▶ WHAT TO WORK ON
Rewrite the data between the lines holding "1914–15 | Team: New" and "10 Jul – 27 Aug 2024 | column 12: 37% -> 40%", inclusive, as a numbered list with blank lines removed. Leave the pictures out of the list.

▶ EXTRACTED INFORMATION
########################################

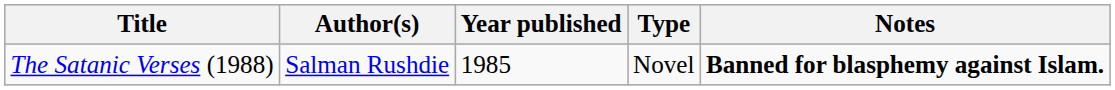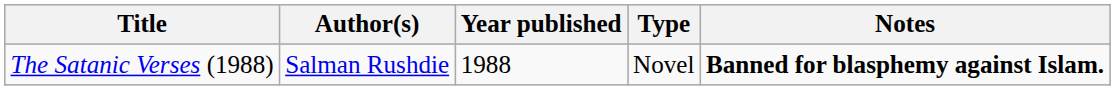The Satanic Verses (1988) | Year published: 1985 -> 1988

########################################

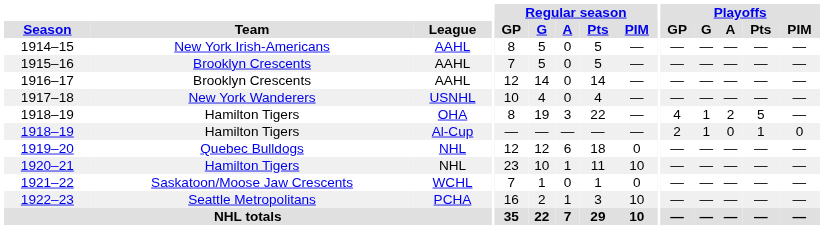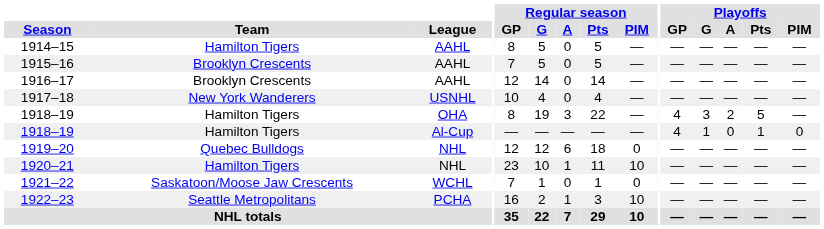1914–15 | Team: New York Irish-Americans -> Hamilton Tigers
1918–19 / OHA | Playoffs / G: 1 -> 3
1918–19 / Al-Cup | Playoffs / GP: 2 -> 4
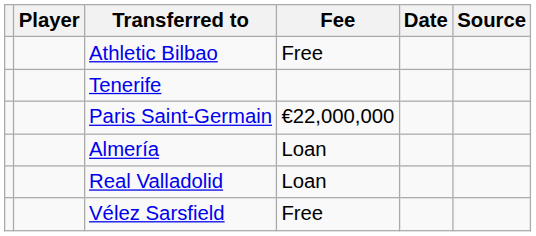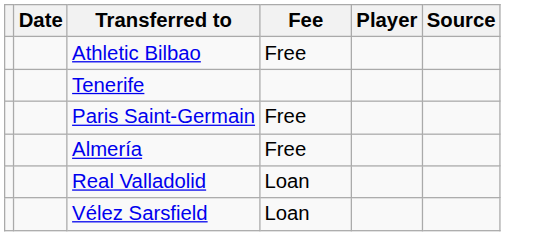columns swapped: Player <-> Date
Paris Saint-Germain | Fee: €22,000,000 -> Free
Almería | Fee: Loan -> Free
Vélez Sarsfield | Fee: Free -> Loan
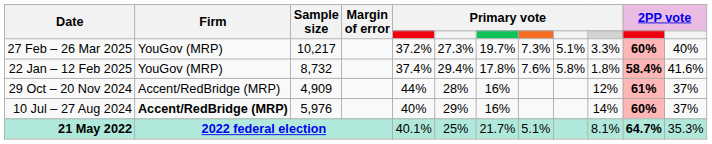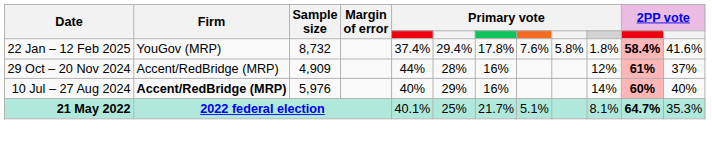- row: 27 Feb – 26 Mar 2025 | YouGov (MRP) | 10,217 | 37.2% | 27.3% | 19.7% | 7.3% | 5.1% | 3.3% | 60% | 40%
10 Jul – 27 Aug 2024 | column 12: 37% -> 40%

########################################

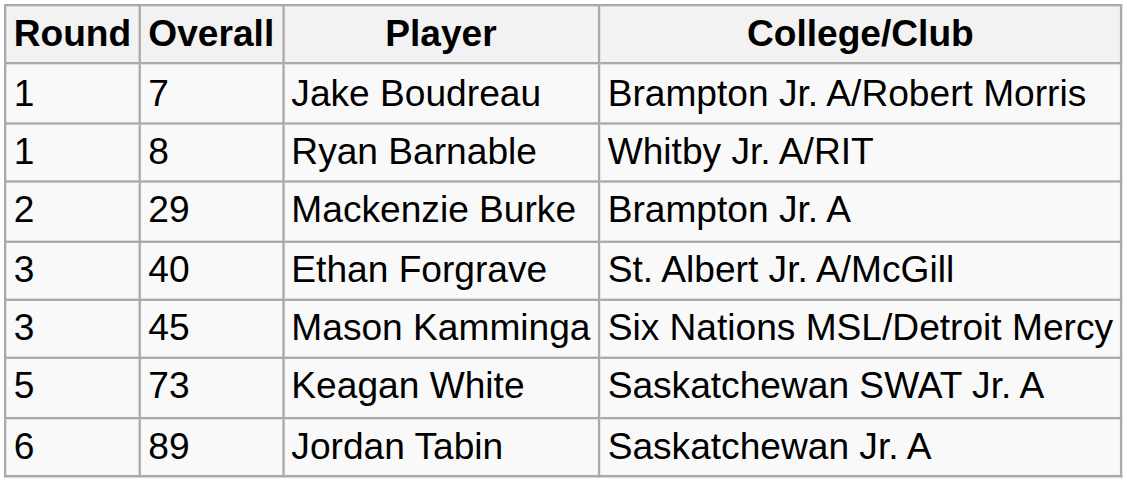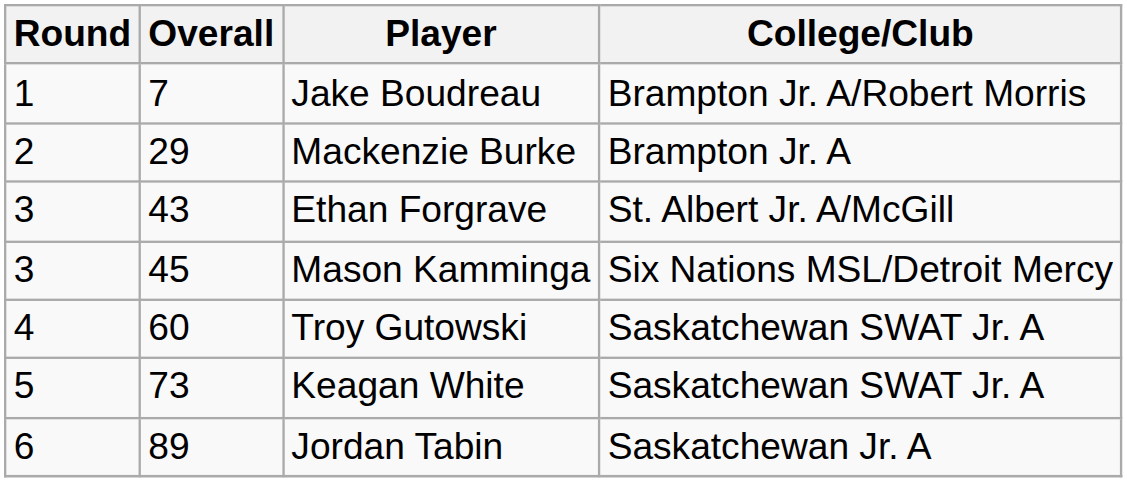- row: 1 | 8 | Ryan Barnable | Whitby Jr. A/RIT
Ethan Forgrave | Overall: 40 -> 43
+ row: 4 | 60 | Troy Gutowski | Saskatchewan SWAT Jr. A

########################################

▶ CORRECT RESPONSE
1. 1914–15 | Team: New York Irish-Americans -> Hamilton Tigers
2. 1918–19 / OHA | Playoffs / G: 1 -> 3
3. 1918–19 / Al-Cup | Playoffs / GP: 2 -> 4
4. columns swapped: Player <-> Date
5. Paris Saint-Germain | Fee: €22,000,000 -> Free
6. Almería | Fee: Loan -> Free
7. Vélez Sarsfield | Fee: Free -> Loan
8. - row: 27 Feb – 26 Mar 2025 | YouGov (MRP) | 10,217 | 37.2% | 27.3% | 19.7% | 7.3% | 5.1% | 3.3% | 60% | 40%
9. 10 Jul – 27 Aug 2024 | column 12: 37% -> 40%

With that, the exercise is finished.